*WORK ORDER A*. Rewrite the chart records with "reach its peak" changed to "attain its maximum" and everything else kept the same. Leave the pictures out of your answer.
____ EXCERPT TO READ
He said the defence’s argument that the identification parade was not appreciated at the time of the trial does not stand up. “We know the legal team had access to all the statements at the garda station.”

McDermott said the ID parade was reviewed on 10 June 1999, day four of the original 32-day trial.

He said that perhaps it was a bad decision to not deploy the evidence in the trial, as it was in Gilligan’s trial, but said it does not fall within the rules of making an appeal.


The issue was also raised as to why Meehan is raising the matter some 16 years after his original trial, stating it could have been raised back at his first appeal in 2006. He said Meehan was only doing so now as he had nothing else.

He said something similar happened in the Joe O’Reilly appeal. In that case, he brought an appeal on the issue that a book of evidence was found in the jury room during the murder trial. O’Reilly and his team were made aware of the incident.

“He was aware it could bring the case down,” said McDermott, but said a decision was made to continue with the trial. O’Reilly later tried to bring an appeal on the basis of incident; however, the Court of Appeal ruled that O’Reilly was aware of the matter during the original trial and said he could not deploy it years later.
________
____ RECORDS SHOWN
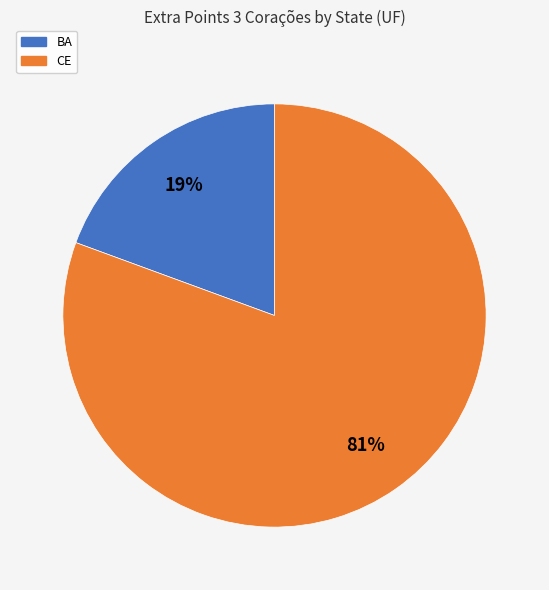

Is there any slice that represents more than half of the pie?

Yes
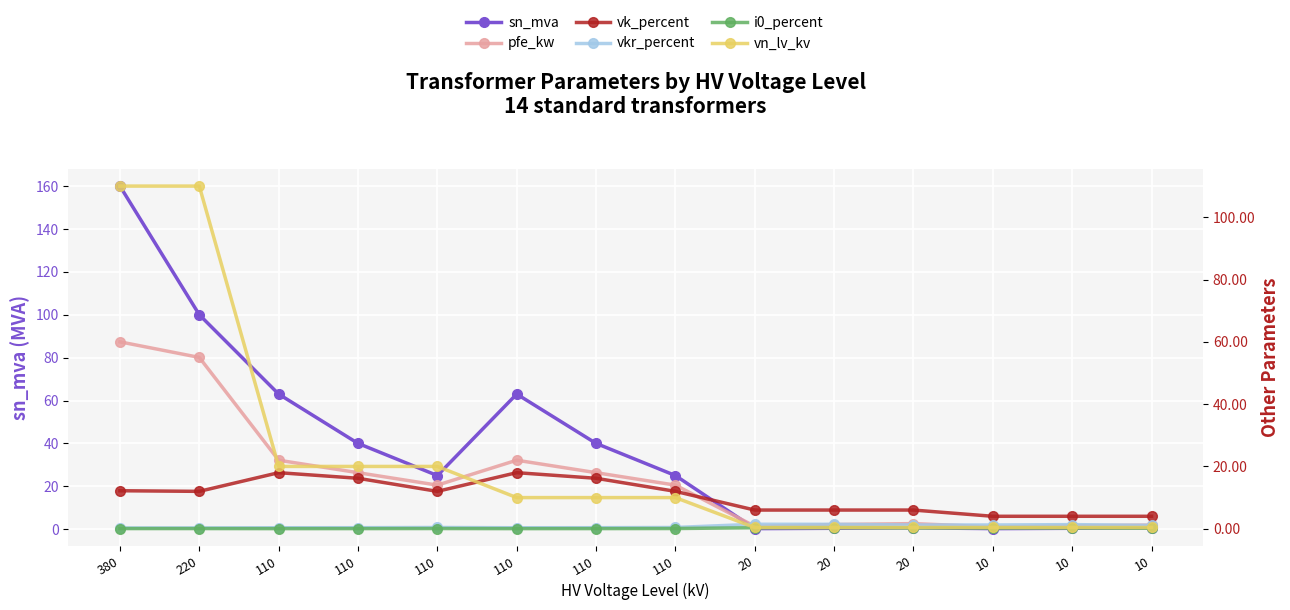

Which series ends up on top after the final intersection of sn_mva and pfe_kw?

pfe_kw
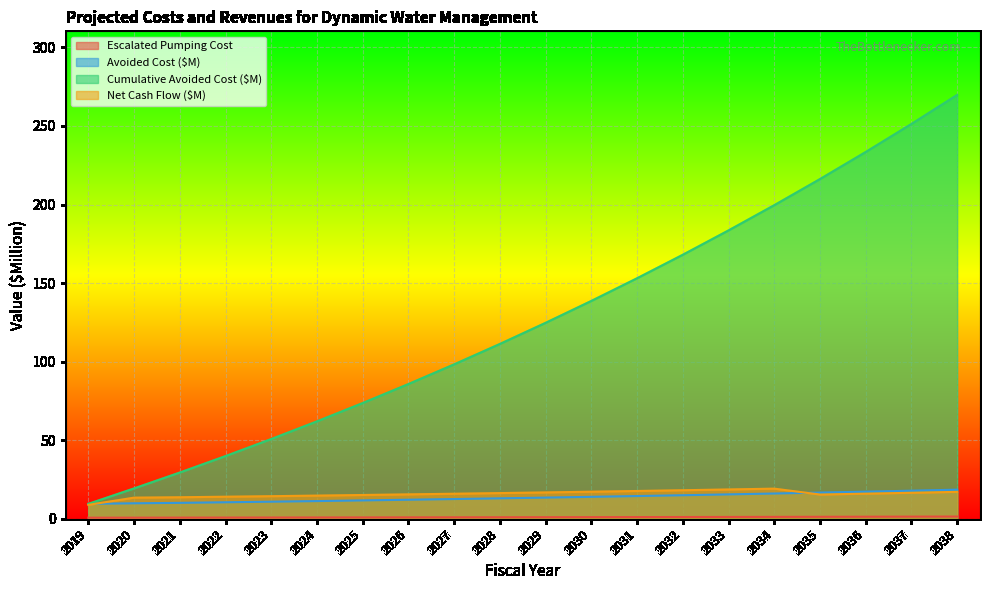

At which label does Avoided Cost ($M) reach its peak?

2038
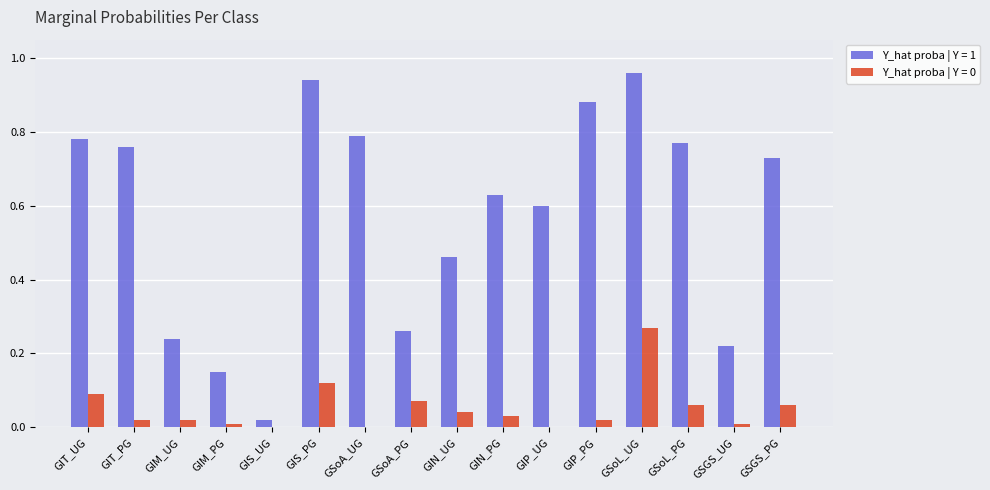

At which label does Y_hat proba | Y = 1 reach its peak?

GSoL_UG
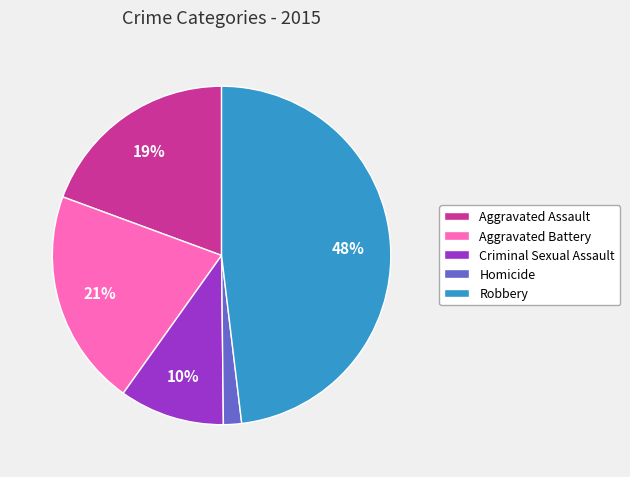

Is there any slice that represents more than half of the pie?

No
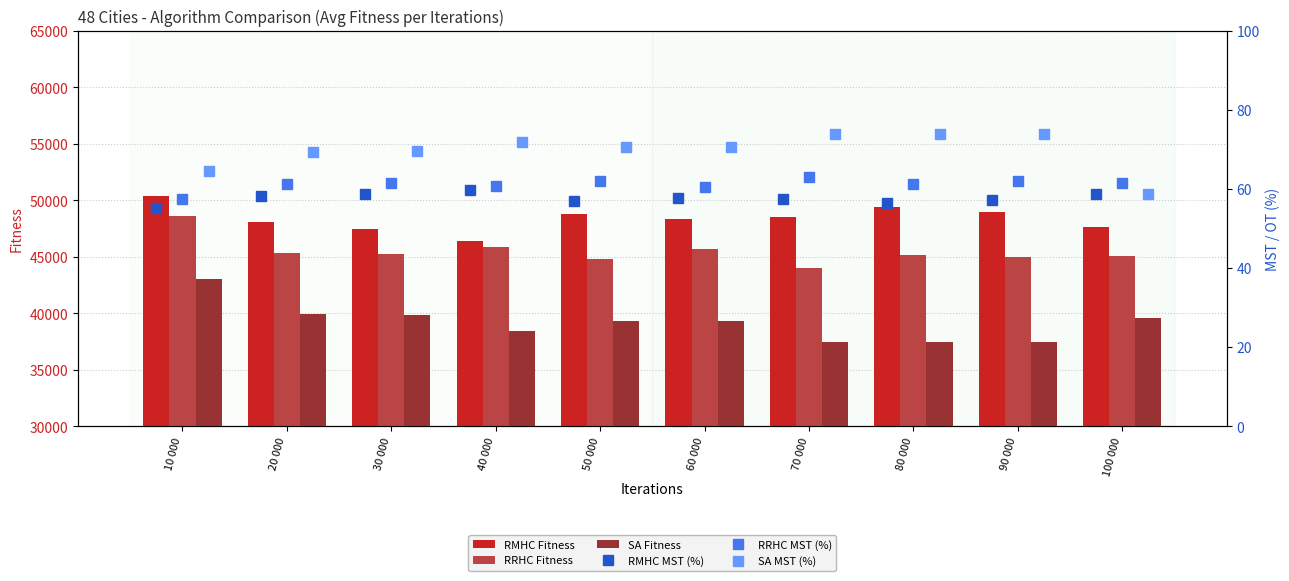

What value does the SA Fitness series have at 10 000?

43038.2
________
*WORK ORDER B*. Summarize the passage on Meehan's appeal in three sentences.

*YOUR SOLUTION A*.
Is there any slice that represents more than half of the pie?

Yes

Which series ends up on top after the final intersection of sn_mva and pfe_kw?

pfe_kw

At which label does Avoided Cost ($M) attain its maximum?

2038

At which label does Y_hat proba | Y = 1 attain its maximum?

GSoL_UG

Is there any slice that represents more than half of the pie?

No

What value does the SA Fitness series have at 10 000?

43038.2

*YOUR SOLUTION B*. The defence's argument that the identification parade was not appreciated at the time of the trial was said not to stand up, and McDermott said the parade was reviewed on 10 June 1999, day four of the original 32-day trial. Not deploying that evidence may have been a bad decision, but it was said not to fall within the rules for making an appeal, and Meehan was said to be raising the matter some 16 years later only because he had nothing else. The Joe O'Reilly appeal was cited as a similar case, in which the Court of Appeal ruled that O'Reilly knew during the original trial about a book of evidence found in the jury room and could not deploy the issue years later.